::: Information shown

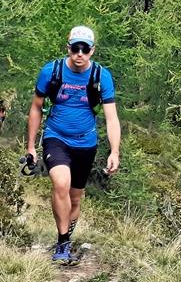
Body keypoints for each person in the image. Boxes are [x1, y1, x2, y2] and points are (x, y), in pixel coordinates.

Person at [26, 25, 120, 264]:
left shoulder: (102, 76)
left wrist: (114, 151)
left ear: (92, 50)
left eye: (85, 49)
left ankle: (67, 234)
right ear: (68, 48)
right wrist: (30, 146)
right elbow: (36, 108)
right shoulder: (51, 72)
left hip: (86, 143)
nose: (80, 54)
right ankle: (62, 243)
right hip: (56, 137)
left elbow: (111, 117)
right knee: (61, 184)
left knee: (75, 198)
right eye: (75, 48)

::::::

* **Work task**
In the records above, retype exactly the lines from the one with "right hip: (56, 137)" through the last one.

* **Solution to this task**
right hip: (56, 137)
left elbow: (111, 117)
right knee: (61, 184)
left knee: (75, 198)
right eye: (75, 48)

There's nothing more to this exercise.